Vanguard for example doesn't have much of a presence in Hong Kong, and the small number of ETFs they offer aren't very liquid and may not share the same advantages when it comes to the US's additional dividend tax for foreign investors.
To me this means more costs for less certainty - which is a bad combination in my opinion.
To try and solve this I needed to research what other options there were in terms of financial institutions but the problem was that they all came with unfamiliar costs and unfamiliar products.
Additionally there was an issue with trust. Since I wasn't familiar with many of these alternatives it didn't sit well with me to place a large portion of my wealth and future wealth into the accounts managed by them.
What protections are in place for the investor, if any?
There's also the added concern of currency exchange rates once more.
Should I find a fund that's GBP denominated and convert my money each time from the local currency each time I want to invest?
But then, would the costs of conversion potentially increase my overall costs and have a long term impact on my returns?
What if GBP strengthens, does that effectively mean I'm getting less for my money and therefore will not profit as much over the long run?
Or should I invest in a fund that's denominated in the local currency?
But what if the available products in the local currency are limited and don't follow my ethos of passively investing into a low cost fund that's diversified?
Could I actually stick with my passive investment strategy while living abroad?
What's the worst the could happen?
There's almost no choice but to take the leap and learn when it comes to investing abroad - just as we all had to with our first investment back in the UK.
Thankfully, since Hong Kong is a well established financial hub it does provide a wide range of products from well established financial institutions that operate globally. With a bit of research I managed to find certain ETFs that did follow my strategy of tracking the global index at a low cost and could purchase these from well established platforms.
Sticking to the more well-known names will remedy the concerns that accompany unfamiliarity, and over time this will subside as more confidence is built in the service.
When it comes to the currency I ultimately chose to invest in USD denominated funds based in Ireland. Hong Kong's dollar is pegged to USD which reduces exposure to conversion rate changes, and the fund domicile allows me to avoid the 30% dividend tax as a non US-resident.
I'm still exposed to the USD:GBP conversion rate but my opinion is that this is a stable enough currency pair that any fluctuations will not matter in the long run - plus the trend does seem to be in favour of USD on the long term charts.
Final Scribbles (The Benefits)
At time of writing I've now been an expat for just over 18 months and have loved every moment of it. I feel I've grown as a person and have experienced life in ways I wouldn't have been able to had I simply stayed in London, or anywhere else in the UK.

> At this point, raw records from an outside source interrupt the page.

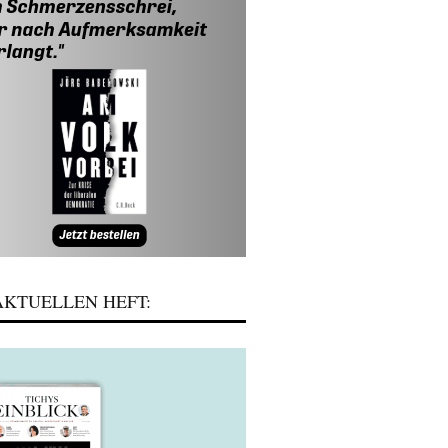
KTUELLEN HEFT: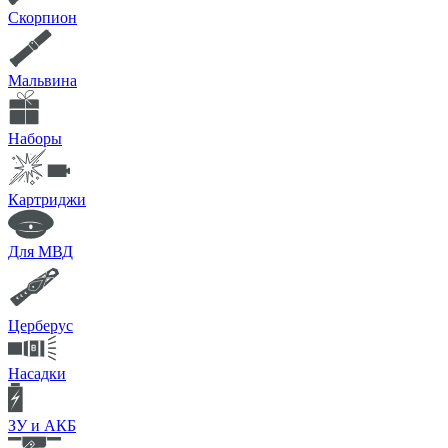
Скорпион
Мальвина
Наборы
Картриджи
Для МВД
Церберус
Насадки
ЗУ и АКБ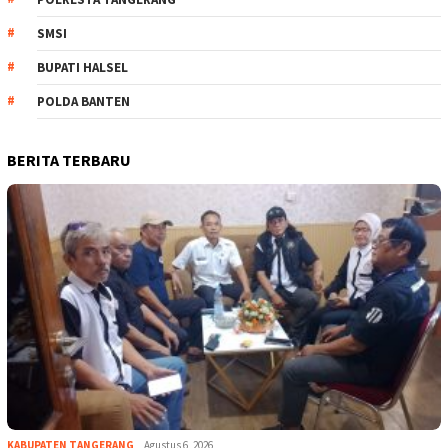
SMSI
BUPATI HALSEL
POLDA BANTEN
BERITA TERBARU
KABUPATEN TANGERANG
Agustus 6, 2026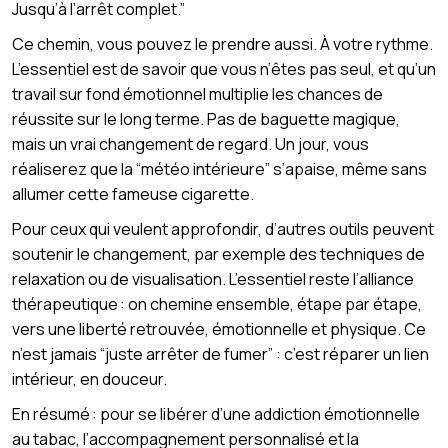
Jusqu’à l’arrêt complet.”
Ce chemin, vous pouvez le prendre aussi. À votre rythme.
L’essentiel est de savoir que vous n’êtes pas seul, et qu’un
travail sur fond émotionnel multiplie les chances de
réussite sur le long terme. Pas de baguette magique,
mais un vrai changement de regard. Un jour, vous
réaliserez que la “météo intérieure” s’apaise, même sans
allumer cette fameuse cigarette.
Pour ceux qui veulent approfondir, d’autres outils peuvent
soutenir le changement, par exemple des techniques de
relaxation ou de visualisation. L’essentiel reste l’alliance
thérapeutique : on chemine ensemble, étape par étape,
vers une liberté retrouvée, émotionnelle et physique. Ce
n’est jamais “juste arrêter de fumer” : c’est réparer un lien
intérieur, en douceur.
En résumé : pour se libérer d’une addiction émotionnelle
au tabac, l’accompagnement personnalisé et la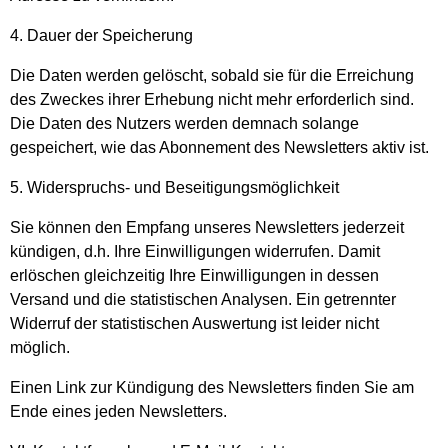
4. Dauer der Speicherung
Die Daten werden gelöscht, sobald sie für die Erreichung
des Zweckes ihrer Erhebung nicht mehr erforderlich sind.
Die Daten des Nutzers werden demnach solange
gespeichert, wie das Abonnement des Newsletters aktiv ist.
5. Widerspruchs- und Beseitigungsmöglichkeit
Sie können den Empfang unseres Newsletters jederzeit
kündigen, d.h. Ihre Einwilligungen widerrufen. Damit
erlöschen gleichzeitig Ihre Einwilligungen in dessen
Versand und die statistischen Analysen. Ein getrennter
Widerruf der statistischen Auswertung ist leider nicht
möglich.
Einen Link zur Kündigung des Newsletters finden Sie am
Ende eines jeden Newsletters.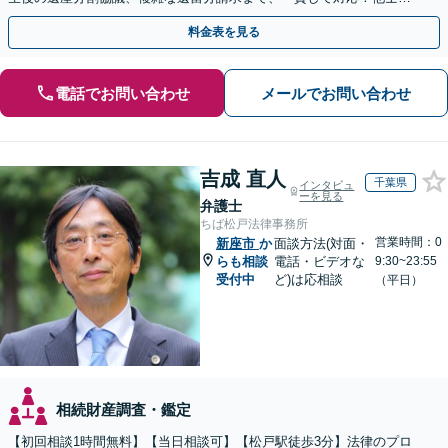
との連携力を活かした最適解の追求【WEB面談対応】
料金表を見る
電話でお問い合わせ
メールでお問い合わせ
吉成 直人
千葉県
インタビュ
ーを見る
弁護士
ちば松戸法律事務所
営業時間：0
新座市
か
面談方法(対面・
らも相談
電話・ビデオな
9:30~23:55
受付中
ど)は応相談
（平日）
相続財産調査・鑑定
【初回相談1時間無料】【当日相談可】【松戸駅徒歩3分】法律のプロ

Despite all the fears - financially and non-financially - I'm really glad I made this move and can see myself living here for at least another couple of years.
The one sad thing so far is my inability to visit home - but this hasn't been caused by a financial barrier.

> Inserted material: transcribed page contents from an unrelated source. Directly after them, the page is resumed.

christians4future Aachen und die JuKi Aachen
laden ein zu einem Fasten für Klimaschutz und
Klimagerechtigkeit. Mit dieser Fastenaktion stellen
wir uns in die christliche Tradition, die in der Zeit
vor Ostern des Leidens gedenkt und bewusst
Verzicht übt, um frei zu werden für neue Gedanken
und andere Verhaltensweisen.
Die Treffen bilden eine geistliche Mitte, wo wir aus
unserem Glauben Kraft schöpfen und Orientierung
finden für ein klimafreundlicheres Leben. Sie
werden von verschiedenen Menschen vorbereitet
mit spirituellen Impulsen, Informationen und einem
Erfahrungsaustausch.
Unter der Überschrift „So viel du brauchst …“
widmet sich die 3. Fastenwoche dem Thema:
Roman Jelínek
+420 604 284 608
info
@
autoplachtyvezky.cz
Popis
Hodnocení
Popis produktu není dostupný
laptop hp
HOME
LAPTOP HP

With all the other fears subsiding slowly but surely here's a quick list of the benefits I've been able to enjoy since my move:
My remote working arrangement still stands and has allowed me to stay employed right the way through my move.
I pay much, much lower tax.
I still get paid in GBP which has luckily strengthened against the Hong Kong dollar in recent times.

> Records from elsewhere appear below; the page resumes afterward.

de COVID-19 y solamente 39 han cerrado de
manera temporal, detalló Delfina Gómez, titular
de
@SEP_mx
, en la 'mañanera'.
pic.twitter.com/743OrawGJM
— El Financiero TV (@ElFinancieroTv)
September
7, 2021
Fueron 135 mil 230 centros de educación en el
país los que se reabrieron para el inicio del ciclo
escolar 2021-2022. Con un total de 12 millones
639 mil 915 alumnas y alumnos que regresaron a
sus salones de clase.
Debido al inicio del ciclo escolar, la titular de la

My emergency fund remains untouched, and eventually I reduced it after my confidence grew.
My stocks and shares ISA back in the UK has continued to grow over time, giving me some really healthy returns.
My investments in Hong Kong are completely tax free and provided I stay abroad for at least 5 years, there'll be no liabilities if I ever go back to the UK.
And the most important benefit since my move: I found love and got engaged!
But I suppose this now leads to a new financial fear - the costs of a foreign wedding.